Capítulo 27: Eu não sou mais uma criança

Afinal, você é esse tipo de tio Tinta sobre a pedra de amolar 1129 palavras 2026-03-04 19:30:08

Inclinando-se para ajeitar a gola da roupa dela, Pei Xiaoting virou-se e foi ao banheiro. Quando voltou, trazia uma bacia de água morna nas mãos.

Apesar disso, a gola da roupa de Chu Nian continuava completamente desfeita devido à alta temperatura do corpo dela. Pei Xiaoting desviou propositalmente o olhar e, seguindo as instruções de Pei Jingya, misturou um pouco de álcool na água morna.

Arregaçando cuidadosamente as mangas dela, limpou-lhe os braços e depois a virou de lado. Hesitou levemente, mas ainda assim levantou a blusa dela para limpar-lhe as costas com atenção, tomando o máximo cuidado para não tocar diretamente na pele e esforçando-se para pensar em qualquer outra coisa, mantendo-se totalmente focado na tarefa.

No entanto, o inesperado aconteceu: mesmo inconsciente, Chu Nian subitamente agarrou sua mão. A palma áspera dele tocou a pele lisa e fria como porcelana. A mão grande de Pei Xiaoting tremeu, e ele tentou instintivamente se afastar, mas foi impedido pela força dela.

A mão gelada dele aliviava o calor que consumia Chu Nian, e ela, movida pelo instinto, guiava a mão dele por todo o corpo em busca de mais frescor. Os músculos de Pei Xiaoting ficaram tensos como nunca, sentindo-se completamente sem saída.
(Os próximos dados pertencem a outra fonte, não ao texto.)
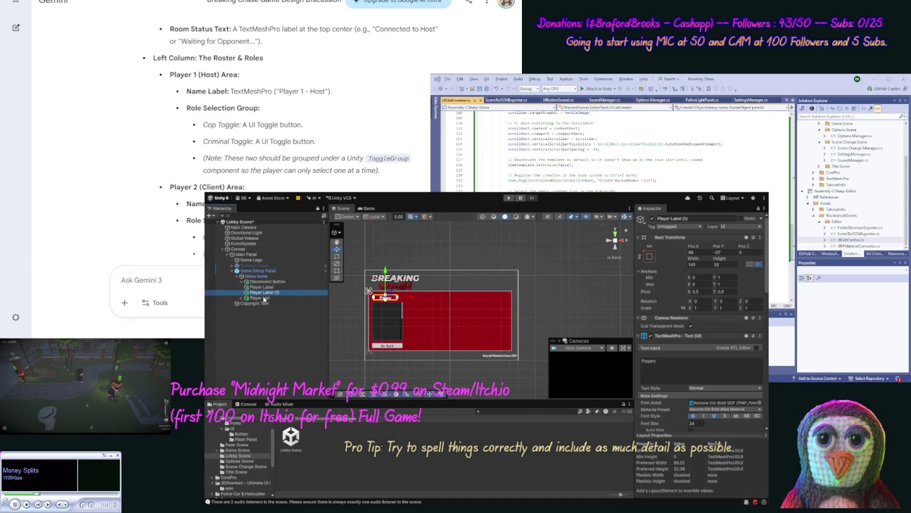
{"action": "left_click_drag", "start_coordinate": [267, 263], "coordinate": [273, 265]}
{"action": "key", "text": "Up"}
{"action": "left_click", "coordinate": [273, 266]}
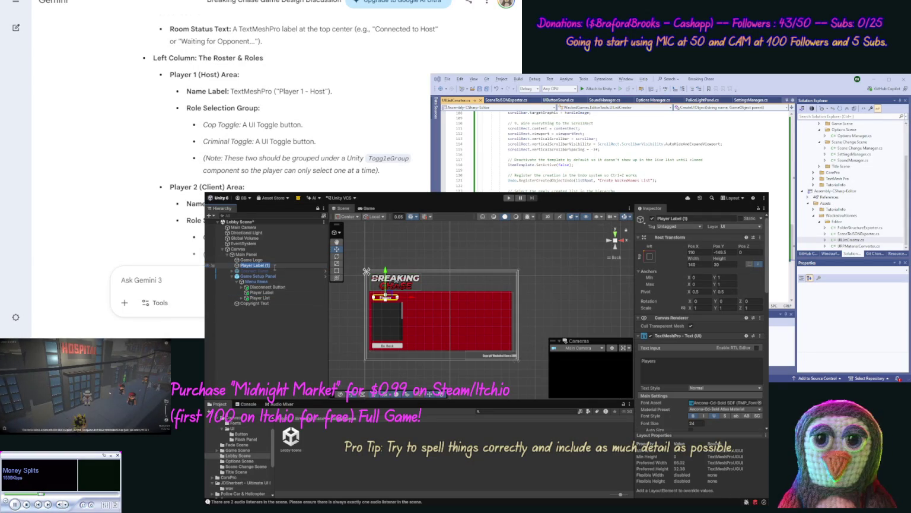
Rename the copied label to 'Status Label'.
{"action": "key", "text": "F2"}
{"action": "key", "text": "End"}
{"action": "key", "text": "BackSpace"}
{"action": "key", "text": "BackSpace"}
{"action": "key", "text": "BackSpace"}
No breve instante em que se distraiu, a leve frieza da palma já não era suficiente para Chu Nian, que então agarrou firmemente o braço dele, como se quisesse absorver ainda mais daquela sensação gelada.

Pei Xiaoting respirou fundo, tentando se acalmar. Segurou com firmeza as pequenas mãos inquietas dela, impedindo que continuasse, e prosseguiu com o resfriamento físico até que, com o amanhecer, a febre finalmente baixou e Chu Nian adormeceu em paz.

Na manhã seguinte, ao acordar, Chu Nian sentiu um aroma delicioso preencher o quarto. O homem alto e imponente servia mingau para ela com todo cuidado. O uniforme militar estava guardado, restando apenas a camisa do exército, as mangas arregaçadas até os cotovelos, revelando parte dos braços fortes. A luz dourada do sol o envolvia, criando uma aura suave ao seu redor, conferindo-lhe uma nobreza quase divina.

Aquela imagem de Pei Xiaoting deixou Chu Nian completamente hipnotizada, o coração batendo cada vez mais rápido.

Como se percebesse o olhar atento dela, o homem interrompeu seus gestos e virou-se para olhá-la. Chu Nian, envergonhada como se tivesse sido pega no flagra, baixou a cabeça e começou a enrolar os dedos.

A atitude envergonhada dela divertiu Pei Xiaoting, que riu baixo, foi até ela e bagunçou seus cabelos: “Vai lavar o rosto para tomar café da manhã.”

Chu Nian sentiu-se totalmente tratada como uma criança, e protestou, fazendo beicinho: “Não sou mais uma criança!”

Apesar da reclamação, obedeceu e foi lavar-se docilmente.

Durante o café, percebendo que ele seguia à risca o costume de não falar durante as refeições, Chu Nian se sentiu sufocada pelo silêncio e resolveu quebrá-lo: “Tio, você ficou cuidando de mim a noite toda?”

“Sim.” O homem respondeu de forma lacônica.

Acostumada à sua economia de palavras, Chu Nian não se sentiu desencorajada, mas, quando estava prestes a puxar outro assunto, Pei Xiaoting a interrompeu: “Coma em silêncio. Depois do café, vou levá-la de volta à escola.”

Chu Nian suspirou de alívio, agradecendo internamente por ter avisado ao avô que ficaria no alojamento, caso contrário, a família Chu teria causado um escândalo na noite anterior.

Após o café, e com o médico confirmando que Chu Nian estava bem, Pei Xiaoting a levou de volta à escola.

Quando ela estava prestes a descer do carro, o silencioso Pei Xiaoting finalmente falou: “Da próxima vez que for salvar alguém de um incêndio ou de um perigo, lembre-se de me ligar.”

Surpresa, Chu Nian percebeu o significado das palavras dele e, radiante de alegria, quis confirmar: “Então eu posso ligar para o tio a qualquer hora a partir de agora?”

“Sim.” Ele respondeu, mantendo o semblante calmo e sóbrio, mas uma leve vermelhidão quase imperceptível tingia-lhe as orelhas.